President Felipe Calderon's reform would eliminate Mexico's 2,000 local police departments, seen as tainted by corruption from the drug war. The plan must still be approved by Congress and the states.

October 06, 2010|By Ken Ellingwood, Los Angeles Times

Reporting from Mexico City — Amid a bloody war against drug cartels, Mexican President Felipe Calderon said Wednesday that he was sending Congress a plan to overhaul the country's police system by doing away with local forces, long a weak link in law enforcement.

The proposed reform, which would require amending the Mexican Constitution, would eliminate the nation's 2,000 municipal departments, where officers tend to be undertrained and ill-paid and are seen as vulnerable to corruption by criminal groups.
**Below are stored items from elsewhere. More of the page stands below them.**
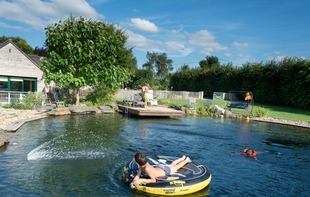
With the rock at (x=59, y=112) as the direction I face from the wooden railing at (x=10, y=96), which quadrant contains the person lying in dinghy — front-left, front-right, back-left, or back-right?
front-right

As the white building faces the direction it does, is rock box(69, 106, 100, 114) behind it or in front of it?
in front

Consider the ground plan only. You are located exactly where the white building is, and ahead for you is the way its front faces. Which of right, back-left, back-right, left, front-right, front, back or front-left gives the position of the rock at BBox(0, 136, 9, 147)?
front

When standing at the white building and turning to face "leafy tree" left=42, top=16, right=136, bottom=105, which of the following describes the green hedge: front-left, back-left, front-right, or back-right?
front-left

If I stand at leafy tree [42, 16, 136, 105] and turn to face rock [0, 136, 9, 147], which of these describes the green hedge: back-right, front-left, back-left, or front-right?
back-left

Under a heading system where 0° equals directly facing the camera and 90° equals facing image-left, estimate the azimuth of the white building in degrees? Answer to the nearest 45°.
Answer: approximately 0°

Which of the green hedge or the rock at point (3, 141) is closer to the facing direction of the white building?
the rock

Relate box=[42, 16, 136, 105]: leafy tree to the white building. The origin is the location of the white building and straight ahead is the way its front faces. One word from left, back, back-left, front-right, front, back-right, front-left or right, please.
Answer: front-left

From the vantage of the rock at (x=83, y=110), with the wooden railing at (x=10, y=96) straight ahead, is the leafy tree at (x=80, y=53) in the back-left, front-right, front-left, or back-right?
front-right

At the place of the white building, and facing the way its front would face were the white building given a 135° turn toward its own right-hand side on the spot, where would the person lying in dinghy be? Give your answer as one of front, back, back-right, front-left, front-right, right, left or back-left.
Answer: back-left

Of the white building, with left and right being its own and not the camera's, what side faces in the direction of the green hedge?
left

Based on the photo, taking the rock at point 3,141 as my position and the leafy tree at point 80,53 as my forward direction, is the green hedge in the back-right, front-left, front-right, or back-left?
front-right

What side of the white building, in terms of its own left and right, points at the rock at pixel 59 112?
front
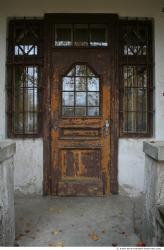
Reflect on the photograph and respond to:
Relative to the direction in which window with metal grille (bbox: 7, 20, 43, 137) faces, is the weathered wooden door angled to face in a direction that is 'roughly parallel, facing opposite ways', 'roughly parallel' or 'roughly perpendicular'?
roughly parallel

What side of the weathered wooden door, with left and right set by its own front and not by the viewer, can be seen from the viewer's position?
front

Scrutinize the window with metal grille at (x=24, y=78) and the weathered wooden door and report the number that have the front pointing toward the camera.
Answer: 2

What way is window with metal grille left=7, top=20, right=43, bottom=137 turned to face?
toward the camera

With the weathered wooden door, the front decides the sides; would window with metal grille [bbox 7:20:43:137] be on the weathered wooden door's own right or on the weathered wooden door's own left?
on the weathered wooden door's own right

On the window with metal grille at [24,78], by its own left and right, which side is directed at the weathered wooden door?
left
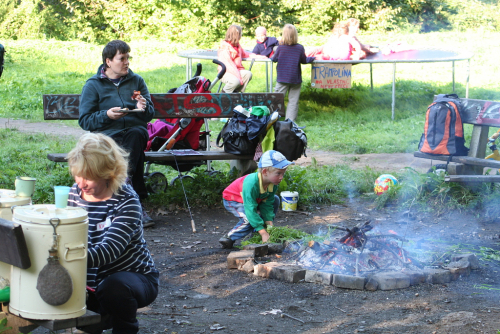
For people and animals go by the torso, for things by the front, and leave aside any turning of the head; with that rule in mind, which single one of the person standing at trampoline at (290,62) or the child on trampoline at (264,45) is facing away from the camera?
the person standing at trampoline at (290,62)

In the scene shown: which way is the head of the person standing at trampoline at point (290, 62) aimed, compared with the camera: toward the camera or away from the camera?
away from the camera

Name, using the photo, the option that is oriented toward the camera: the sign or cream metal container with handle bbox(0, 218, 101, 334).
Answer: the sign

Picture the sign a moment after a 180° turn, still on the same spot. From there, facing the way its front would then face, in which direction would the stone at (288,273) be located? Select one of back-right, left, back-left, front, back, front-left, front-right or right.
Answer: back

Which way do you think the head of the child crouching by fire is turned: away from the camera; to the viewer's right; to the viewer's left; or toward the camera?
to the viewer's right

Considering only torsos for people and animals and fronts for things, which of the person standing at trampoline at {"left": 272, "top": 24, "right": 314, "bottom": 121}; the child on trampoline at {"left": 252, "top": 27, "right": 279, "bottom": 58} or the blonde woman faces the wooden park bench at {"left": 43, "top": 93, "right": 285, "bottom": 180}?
the child on trampoline at {"left": 252, "top": 27, "right": 279, "bottom": 58}

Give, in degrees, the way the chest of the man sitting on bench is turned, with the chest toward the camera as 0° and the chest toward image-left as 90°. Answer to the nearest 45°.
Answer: approximately 315°

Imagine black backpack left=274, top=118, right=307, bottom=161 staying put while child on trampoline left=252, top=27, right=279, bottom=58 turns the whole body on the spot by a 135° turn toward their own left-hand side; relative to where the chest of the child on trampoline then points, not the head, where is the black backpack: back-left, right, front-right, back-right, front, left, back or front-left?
back-right

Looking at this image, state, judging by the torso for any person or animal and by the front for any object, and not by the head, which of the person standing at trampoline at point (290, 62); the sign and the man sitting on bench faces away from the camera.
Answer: the person standing at trampoline

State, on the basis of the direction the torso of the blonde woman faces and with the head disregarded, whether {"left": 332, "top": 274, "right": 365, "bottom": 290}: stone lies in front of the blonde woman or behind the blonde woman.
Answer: behind

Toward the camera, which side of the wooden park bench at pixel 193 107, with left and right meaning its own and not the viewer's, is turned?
front

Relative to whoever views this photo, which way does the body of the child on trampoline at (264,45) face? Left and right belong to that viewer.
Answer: facing the viewer

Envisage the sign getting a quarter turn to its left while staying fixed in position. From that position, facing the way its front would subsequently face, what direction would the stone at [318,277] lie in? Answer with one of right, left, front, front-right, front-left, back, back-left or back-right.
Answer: right

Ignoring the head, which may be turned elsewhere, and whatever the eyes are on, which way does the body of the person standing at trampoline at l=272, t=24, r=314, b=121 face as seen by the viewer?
away from the camera

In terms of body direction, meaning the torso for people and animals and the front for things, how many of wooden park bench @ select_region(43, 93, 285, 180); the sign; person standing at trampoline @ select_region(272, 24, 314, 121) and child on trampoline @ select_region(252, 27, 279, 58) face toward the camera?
3
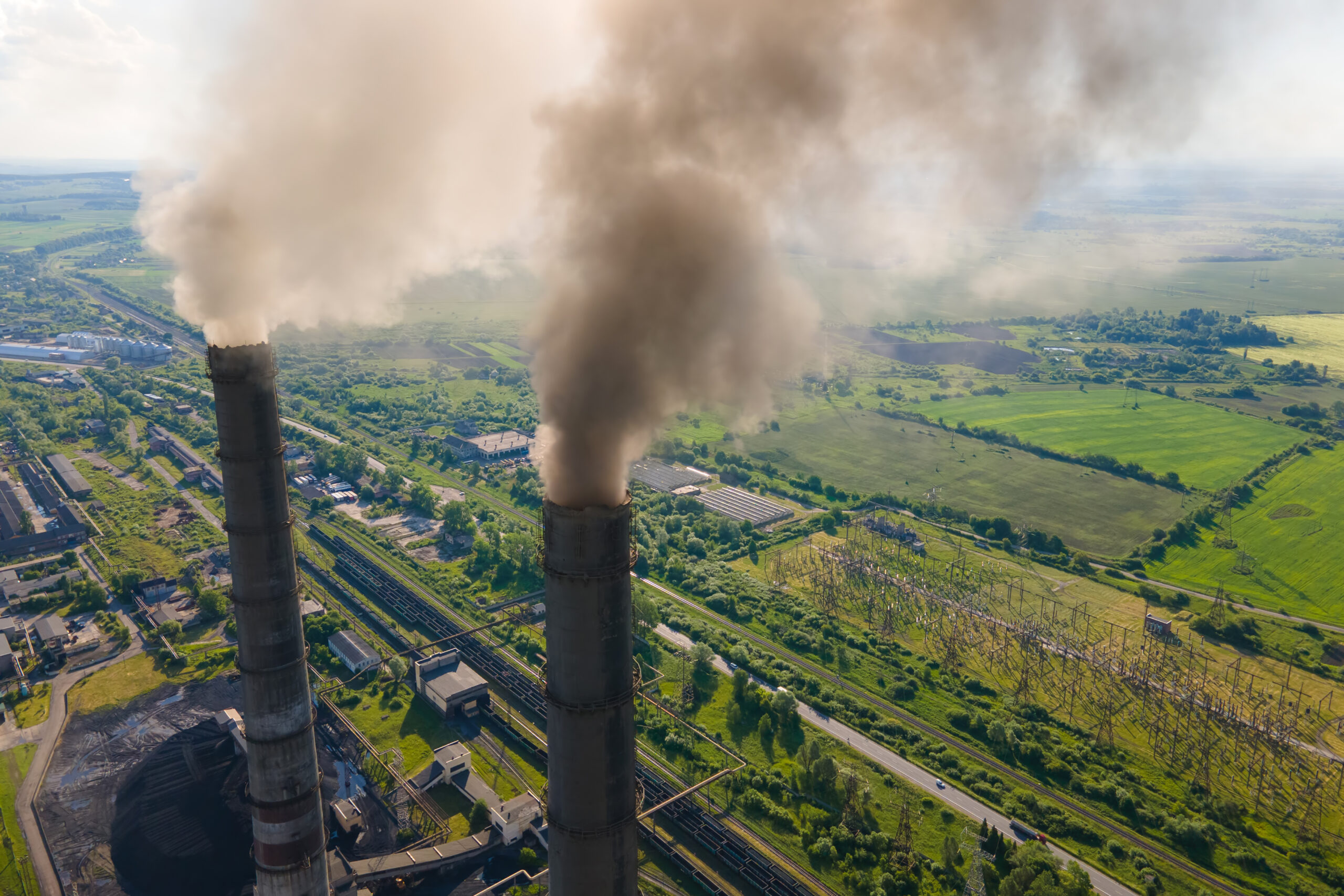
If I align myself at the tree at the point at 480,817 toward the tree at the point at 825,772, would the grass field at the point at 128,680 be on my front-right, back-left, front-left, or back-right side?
back-left
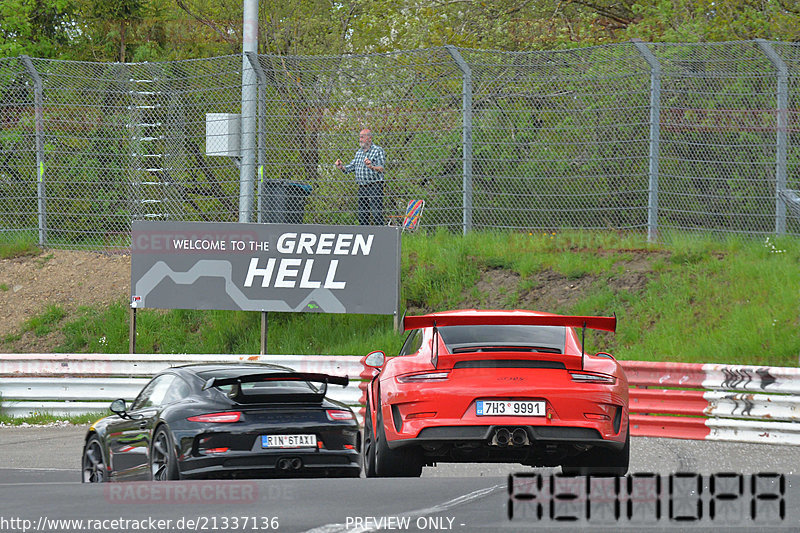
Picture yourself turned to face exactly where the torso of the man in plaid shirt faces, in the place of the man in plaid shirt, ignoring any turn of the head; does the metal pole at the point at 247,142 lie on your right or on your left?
on your right

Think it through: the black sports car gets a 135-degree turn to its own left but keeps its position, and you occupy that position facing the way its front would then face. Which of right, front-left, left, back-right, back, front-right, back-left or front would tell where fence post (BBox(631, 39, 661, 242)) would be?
back-left

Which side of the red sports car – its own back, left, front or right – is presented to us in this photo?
back

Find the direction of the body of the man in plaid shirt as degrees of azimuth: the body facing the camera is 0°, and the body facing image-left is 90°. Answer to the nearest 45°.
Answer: approximately 45°

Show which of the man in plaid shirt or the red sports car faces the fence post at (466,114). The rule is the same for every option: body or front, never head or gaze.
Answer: the red sports car

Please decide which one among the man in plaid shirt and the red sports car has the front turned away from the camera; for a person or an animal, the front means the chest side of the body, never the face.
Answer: the red sports car

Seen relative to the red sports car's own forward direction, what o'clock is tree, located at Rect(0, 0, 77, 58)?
The tree is roughly at 11 o'clock from the red sports car.

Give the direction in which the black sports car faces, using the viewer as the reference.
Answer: facing away from the viewer and to the left of the viewer

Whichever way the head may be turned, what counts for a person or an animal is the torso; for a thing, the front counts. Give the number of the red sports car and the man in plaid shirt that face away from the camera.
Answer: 1

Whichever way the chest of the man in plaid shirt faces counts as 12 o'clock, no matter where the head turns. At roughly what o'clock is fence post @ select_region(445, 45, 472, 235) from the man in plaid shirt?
The fence post is roughly at 8 o'clock from the man in plaid shirt.
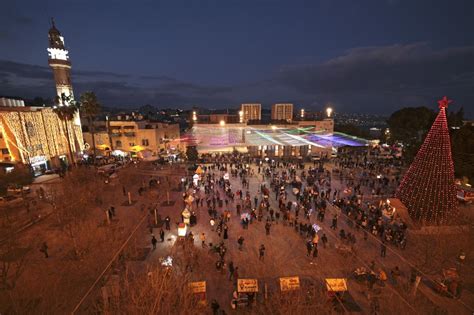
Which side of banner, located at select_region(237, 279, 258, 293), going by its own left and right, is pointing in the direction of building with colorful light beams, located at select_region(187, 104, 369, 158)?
back

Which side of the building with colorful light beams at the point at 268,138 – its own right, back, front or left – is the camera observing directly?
front

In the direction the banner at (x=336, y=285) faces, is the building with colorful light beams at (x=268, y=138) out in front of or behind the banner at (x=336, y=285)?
behind

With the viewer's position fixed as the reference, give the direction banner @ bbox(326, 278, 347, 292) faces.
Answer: facing the viewer

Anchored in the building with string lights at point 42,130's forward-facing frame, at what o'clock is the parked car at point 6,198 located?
The parked car is roughly at 2 o'clock from the building with string lights.

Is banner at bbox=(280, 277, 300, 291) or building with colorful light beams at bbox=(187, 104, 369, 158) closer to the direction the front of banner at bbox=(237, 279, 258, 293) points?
the banner

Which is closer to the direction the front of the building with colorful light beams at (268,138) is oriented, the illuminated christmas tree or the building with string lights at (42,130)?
the illuminated christmas tree

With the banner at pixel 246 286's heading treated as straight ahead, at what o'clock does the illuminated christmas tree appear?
The illuminated christmas tree is roughly at 8 o'clock from the banner.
Patrol duties in towns and cities would be taken over by the 31 states.

The idea, called "unified command," has been debated for months, as the death toll from the nearly 4-year-old drug war surpassed 28,000 and signs of police collusion with crime syndicates continued to pile up.

In August, six municipal officers in the northern state of Nuevo Leon were arrested in the assassination of Santiago Mayor Edelmiro Cavazos outside the important industrial city of Monterrey. Local police officers are often swept up in arrests of drug henchmen.

Calderon already is behind a police overhaul at the federal level, where a hiring spree has boosted the number of federal officers to 33,000 and a state-of-the-art academy draws trainers from the United States. That reform drive includes drug screening and polygraph tests to weed out suspect police and recruits, a policy that is eventually to apply to all officers in Mexico.

The federal cleanup has revealed problems. In August, officials announced that about 3,200 officers — nearly a tenth of the federal force — had been fired since January for failing drug screenings and other causes, such as absenteeism and substandard performance.

Despite that, Calderon and aides have argued that the Achilles heel of Mexican law enforcement is at the local level, not the federal. Mexico's 165,000 municipal officers make up more than a third of the country's roughly 425,000 total.

Shabbily trained and ill-equipped local police are no match for potent drug gangs and many officers' frequent attempts to solicit bribes make them widely loathed by the residents they are meant to protect. In addition, more than 400 communities lack a police force. In places with municipal forces, 90% have fewer than 100 officers.